— Start of QUOTED PASSAGE —
I have no idea how to create them. I need both a matrix and a representation of it. I also want to be able to change the amount of curvature and the size of the sides(edges/curves).
The same goes for other shapes.
Please help to create these shapes with changable edges and their corresponding matrices.

Answers (1)

Walter Roberson
Walter Roberson on 3 Jun 2021
First row, first element:
  • take an equilateral triangle. Start from the bottom left point and draw an arc of a circle connecting the top centre point and the bottom right point. Start from the bottom right point and drawn an arc of a circle connecting the top centre point and the bottom left point. Now take an additional point that is as far below the base of the triangle as the center point is above the triangle, and use it as a center to draw an arc of a circle connecting the left and right points.
— End of QUOTED PASSAGE —
▶ BRIEF A
Answer these questions about the forum thread on curved shapes, one line each:
(i) Besides the amount of curvature, what does the person asking want to be able to change?
(ii) On what date did Walter Roberson post his answer?
(iii) In the answer, from which point does the first arc start?
▶ BRIEF B
Pick up the forum thread on curved shapes after its final sentence and continue it.
The entries that follow the thread were taken from a different source.
— Start of ITEMS —
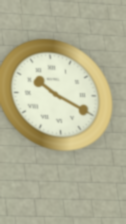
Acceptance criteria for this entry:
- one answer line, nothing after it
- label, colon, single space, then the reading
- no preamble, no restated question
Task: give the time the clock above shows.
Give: 10:20
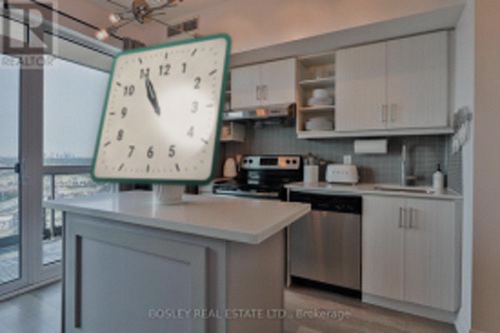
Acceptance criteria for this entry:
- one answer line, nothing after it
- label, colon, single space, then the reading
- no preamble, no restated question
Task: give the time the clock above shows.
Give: 10:55
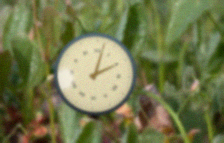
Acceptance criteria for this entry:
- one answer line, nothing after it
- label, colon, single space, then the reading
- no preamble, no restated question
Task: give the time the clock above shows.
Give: 2:02
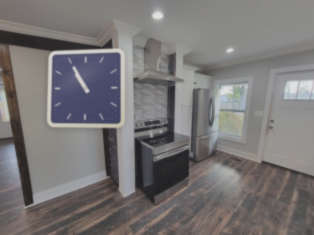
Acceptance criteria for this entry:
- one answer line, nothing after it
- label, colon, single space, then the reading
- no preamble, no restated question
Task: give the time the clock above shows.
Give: 10:55
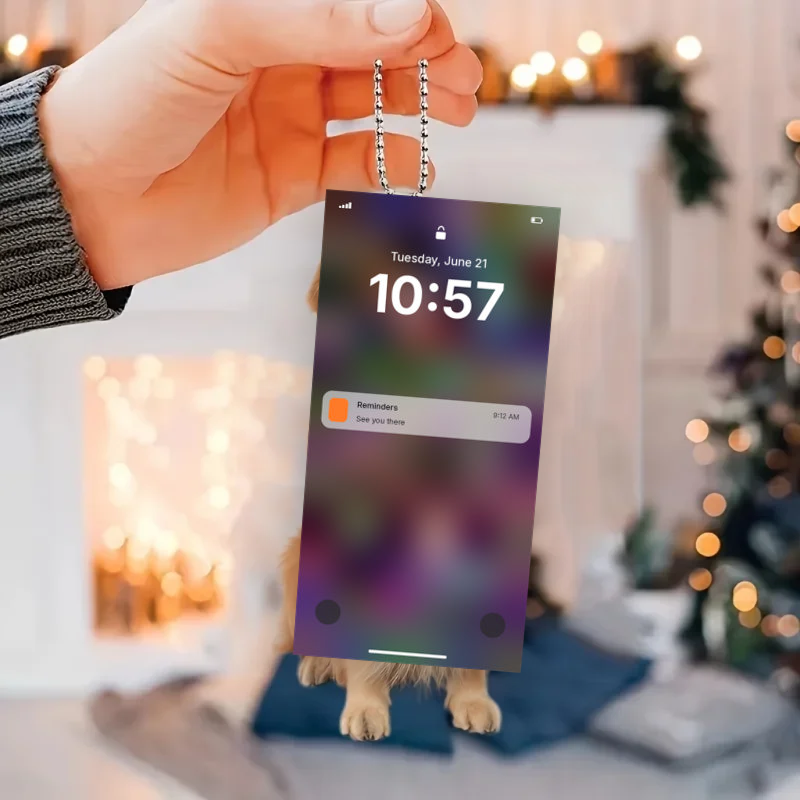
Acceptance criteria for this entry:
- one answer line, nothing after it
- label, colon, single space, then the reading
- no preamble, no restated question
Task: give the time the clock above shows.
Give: 10:57
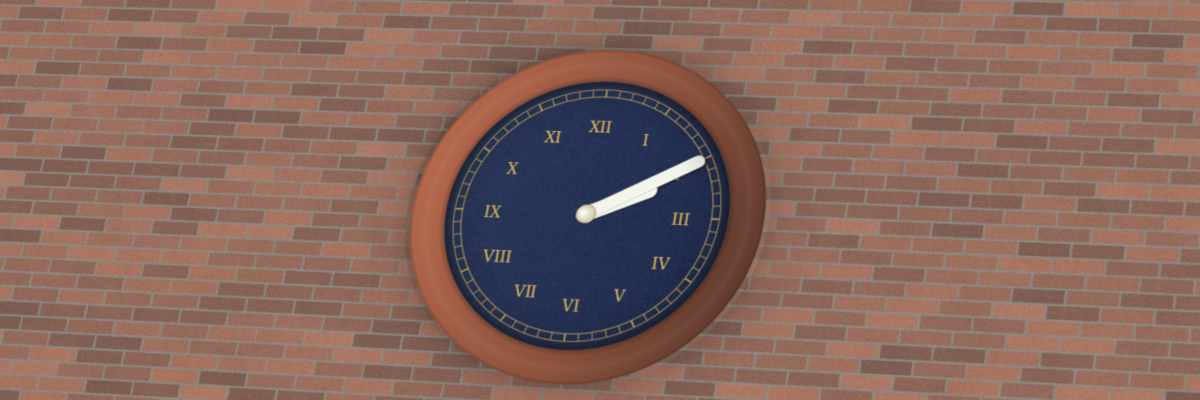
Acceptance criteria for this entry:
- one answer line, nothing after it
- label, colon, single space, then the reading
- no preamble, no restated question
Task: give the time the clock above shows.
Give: 2:10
— End of ITEMS —
▶ EXERCISE ANSWER A
(i) The size of the sides (edges/curves).
(ii) 3 Jun 2021.
(iii) The bottom left point.

▶ EXERCISE ANSWER B
To phrase it another way, create an equilateral triangle that is pointed down, and subdivide each of each edges
A----1----B
\ / \ /
2 --- 3
\ /
C
and the first three shapes are based upon using different combinations of A/B/C or 1/2/3 as the center of circles joining 1/2/3
  4 Comments
Walter Roberson
Walter Roberson on 7 Jun 2021
This is academic work that has been assigned to you, right? That is generally known as "homework".
If, hypothetically, this is a "project" for your employment, then
  1. you have strange (hypothetical) employment
  2. providing complete code for commercial use is the sort of task that my consulting arm gets paid for
You should be able to find the coordinates of the vertices of triangle ABC easily. You can write down two of the three through simple inspection:
A -> (0,0)
B -> (1,0)
C -> (1/2, something)
What is the value of something ? Well, you have a right triangle
1/2
A----1
\ |
\ | something
\ |
C
and the length of AC is 1. So by the pythagorean theorem, 1/2^2 + something^2 = 1^2 ?
You now have everything you need to know the positions A, B, C and 1, and you should be able to easily calculate the positions of 2 and 3 by bisecting the respective edges.
So... coordinates of the six locations can be calculated without difficulty.
And after that, start drawing circles of radius 1/2.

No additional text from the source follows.